● **What you will do**
Arrange the lines from the start of the records through the line that contains "Scanderbeg, mburoja e", with that line included, as a Markdown table with a Row column holding the row number and a Line column holding the line. Leave out any blank lines.

Text extracted from each page
>>>

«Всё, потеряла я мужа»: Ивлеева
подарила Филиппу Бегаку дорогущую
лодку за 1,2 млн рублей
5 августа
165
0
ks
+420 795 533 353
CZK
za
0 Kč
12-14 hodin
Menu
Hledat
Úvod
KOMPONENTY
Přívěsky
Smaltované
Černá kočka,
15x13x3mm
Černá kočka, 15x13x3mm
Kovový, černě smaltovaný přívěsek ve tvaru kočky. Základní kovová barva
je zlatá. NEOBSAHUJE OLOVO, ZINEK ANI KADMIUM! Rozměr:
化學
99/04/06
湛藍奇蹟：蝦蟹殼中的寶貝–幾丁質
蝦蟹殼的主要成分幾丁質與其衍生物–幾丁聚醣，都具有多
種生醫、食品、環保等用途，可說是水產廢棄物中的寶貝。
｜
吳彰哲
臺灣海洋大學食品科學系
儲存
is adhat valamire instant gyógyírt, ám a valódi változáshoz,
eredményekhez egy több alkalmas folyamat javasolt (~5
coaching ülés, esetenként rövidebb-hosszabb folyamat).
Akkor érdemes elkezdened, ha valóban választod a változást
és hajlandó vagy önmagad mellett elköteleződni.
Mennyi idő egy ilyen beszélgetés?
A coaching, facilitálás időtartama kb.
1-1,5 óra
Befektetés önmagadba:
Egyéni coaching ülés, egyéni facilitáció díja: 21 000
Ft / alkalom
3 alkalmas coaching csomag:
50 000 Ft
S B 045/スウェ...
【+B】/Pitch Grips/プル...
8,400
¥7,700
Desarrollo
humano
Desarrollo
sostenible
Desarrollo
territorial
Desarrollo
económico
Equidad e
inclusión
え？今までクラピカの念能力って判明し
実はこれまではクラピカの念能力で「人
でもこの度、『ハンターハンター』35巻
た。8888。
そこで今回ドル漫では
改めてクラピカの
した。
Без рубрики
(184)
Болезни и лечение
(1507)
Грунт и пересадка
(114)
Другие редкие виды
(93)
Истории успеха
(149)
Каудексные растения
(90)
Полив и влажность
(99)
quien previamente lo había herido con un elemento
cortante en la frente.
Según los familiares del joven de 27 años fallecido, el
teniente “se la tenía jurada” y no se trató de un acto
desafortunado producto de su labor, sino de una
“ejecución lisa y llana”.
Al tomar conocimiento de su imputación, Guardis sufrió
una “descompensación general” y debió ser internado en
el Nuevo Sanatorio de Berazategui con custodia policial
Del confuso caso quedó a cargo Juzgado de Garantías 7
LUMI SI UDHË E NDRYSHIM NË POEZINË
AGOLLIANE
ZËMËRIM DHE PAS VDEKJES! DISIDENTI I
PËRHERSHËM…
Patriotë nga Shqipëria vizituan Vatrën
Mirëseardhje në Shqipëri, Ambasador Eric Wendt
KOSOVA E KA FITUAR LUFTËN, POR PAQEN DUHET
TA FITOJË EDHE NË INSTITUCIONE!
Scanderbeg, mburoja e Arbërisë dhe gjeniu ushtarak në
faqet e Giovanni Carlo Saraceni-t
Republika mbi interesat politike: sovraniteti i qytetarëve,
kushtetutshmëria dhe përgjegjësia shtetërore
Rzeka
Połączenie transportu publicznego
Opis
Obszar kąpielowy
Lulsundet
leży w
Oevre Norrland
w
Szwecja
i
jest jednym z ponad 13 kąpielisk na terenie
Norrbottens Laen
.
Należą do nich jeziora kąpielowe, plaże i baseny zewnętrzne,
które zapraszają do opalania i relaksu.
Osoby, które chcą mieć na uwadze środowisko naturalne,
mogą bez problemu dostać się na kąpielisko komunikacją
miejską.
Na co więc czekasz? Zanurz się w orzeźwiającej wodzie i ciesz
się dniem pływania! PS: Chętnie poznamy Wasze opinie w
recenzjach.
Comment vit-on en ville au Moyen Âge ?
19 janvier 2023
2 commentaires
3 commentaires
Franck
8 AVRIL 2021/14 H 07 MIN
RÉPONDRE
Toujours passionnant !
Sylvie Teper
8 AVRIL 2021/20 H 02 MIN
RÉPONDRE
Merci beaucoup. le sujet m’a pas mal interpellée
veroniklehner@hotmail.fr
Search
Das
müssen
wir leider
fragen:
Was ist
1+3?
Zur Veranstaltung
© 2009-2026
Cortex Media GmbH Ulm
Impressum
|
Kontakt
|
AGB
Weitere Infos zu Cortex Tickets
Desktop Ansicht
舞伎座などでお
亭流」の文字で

<<<

● **Task response**
| Row | Line |
|---|---|
| 1 | «Всё, потеряла я мужа»: Ивлеева |
| 2 | подарила Филиппу Бегаку дорогущую |
| 3 | лодку за 1,2 млн рублей |
| 4 | 5 августа |
| 5 | 165 |
| 6 | 0 |
| 7 | ks |
| 8 | +420 795 533 353 |
| 9 | CZK |
| 10 | za |
| 11 | 0 Kč |
| 12 | 12-14 hodin |
| 13 | Menu |
| 14 | Hledat |
| 15 | Úvod |
| 16 | KOMPONENTY |
| 17 | Přívěsky |
| 18 | Smaltované |
| 19 | Černá kočka, |
| 20 | 15x13x3mm |
| 21 | Černá kočka, 15x13x3mm |
| 22 | Kovový, černě smaltovaný přívěsek ve tvaru kočky. Základní kovová barva |
| 23 | je zlatá. NEOBSAHUJE OLOVO, ZINEK ANI KADMIUM! Rozměr: |
| 24 | 化學 |
| 25 | 99/04/06 |
| 26 | 湛藍奇蹟：蝦蟹殼中的寶貝–幾丁質 |
| 27 | 蝦蟹殼的主要成分幾丁質與其衍生物–幾丁聚醣，都具有多 |
| 28 | 種生醫、食品、環保等用途，可說是水產廢棄物中的寶貝。 |
| 29 | ｜ |
| 30 | 吳彰哲 |
| 31 | 臺灣海洋大學食品科學系 |
| 32 | 儲存 |
| 33 | is adhat valamire instant gyógyírt, ám a valódi változáshoz, |
| 34 | eredményekhez egy több alkalmas folyamat javasolt (~5 |
| 35 | coaching ülés, esetenként rövidebb-hosszabb folyamat). |
| 36 | Akkor érdemes elkezdened, ha valóban választod a változást |
| 37 | és hajlandó vagy önmagad mellett elköteleződni. |
| 38 | Mennyi idő egy ilyen beszélgetés? |
| 39 | A coaching, facilitálás időtartama kb. |
| 40 | 1-1,5 óra |
| 41 | Befektetés önmagadba: |
| 42 | Egyéni coaching ülés, egyéni facilitáció díja: 21 000 |
| 43 | Ft / alkalom |
| 44 | 3 alkalmas coaching csomag: |
| 45 | 50 000 Ft |
| 46 | S B 045/スウェ... |
| 47 | 【+B】/Pitch Grips/プル... |
| 48 | 8,400 |
| 49 | ¥7,700 |
| 50 | Desarrollo |
| 51 | humano |
| 52 | Desarrollo |
| 53 | sostenible |
| 54 | Desarrollo |
| 55 | territorial |
| 56 | Desarrollo |
| 57 | económico |
| 58 | Equidad e |
| 59 | inclusión |
| 60 | え？今までクラピカの念能力って判明し |
| 61 | 実はこれまではクラピカの念能力で「人 |
| 62 | でもこの度、『ハンターハンター』35巻 |
| 63 | た。8888。 |
| 64 | そこで今回ドル漫では |
| 65 | 改めてクラピカの |
| 66 | した。 |
| 67 | Без рубрики |
| 68 | (184) |
| 69 | Болезни и лечение |
| 70 | (1507) |
| 71 | Грунт и пересадка |
| 72 | (114) |
| 73 | Другие редкие виды |
| 74 | (93) |
| 75 | Истории успеха |
| 76 | (149) |
| 77 | Каудексные растения |
| 78 | (90) |
| 79 | Полив и влажность |
| 80 | (99) |
| 81 | quien previamente lo había herido con un elemento |
| 82 | cortante en la frente. |
| 83 | Según los familiares del joven de 27 años fallecido, el |
| 84 | teniente “se la tenía jurada” y no se trató de un acto |
| 85 | desafortunado producto de su labor, sino de una |
| 86 | “ejecución lisa y llana”. |
| 87 | Al tomar conocimiento de su imputación, Guardis sufrió |
| 88 | una “descompensación general” y debió ser internado en |
| 89 | el Nuevo Sanatorio de Berazategui con custodia policial |
| 90 | Del confuso caso quedó a cargo Juzgado de Garantías 7 |
| 91 | LUMI SI UDHË E NDRYSHIM NË POEZINË |
| 92 | AGOLLIANE |
| 93 | ZËMËRIM DHE PAS VDEKJES! DISIDENTI I |
| 94 | PËRHERSHËM… |
| 95 | Patriotë nga Shqipëria vizituan Vatrën |
| 96 | Mirëseardhje në Shqipëri, Ambasador Eric Wendt |
| 97 | KOSOVA E KA FITUAR LUFTËN, POR PAQEN DUHET |
| 98 | TA FITOJË EDHE NË INSTITUCIONE! |
| 99 | Scanderbeg, mburoja e Arbërisë dhe gjeniu ushtarak në |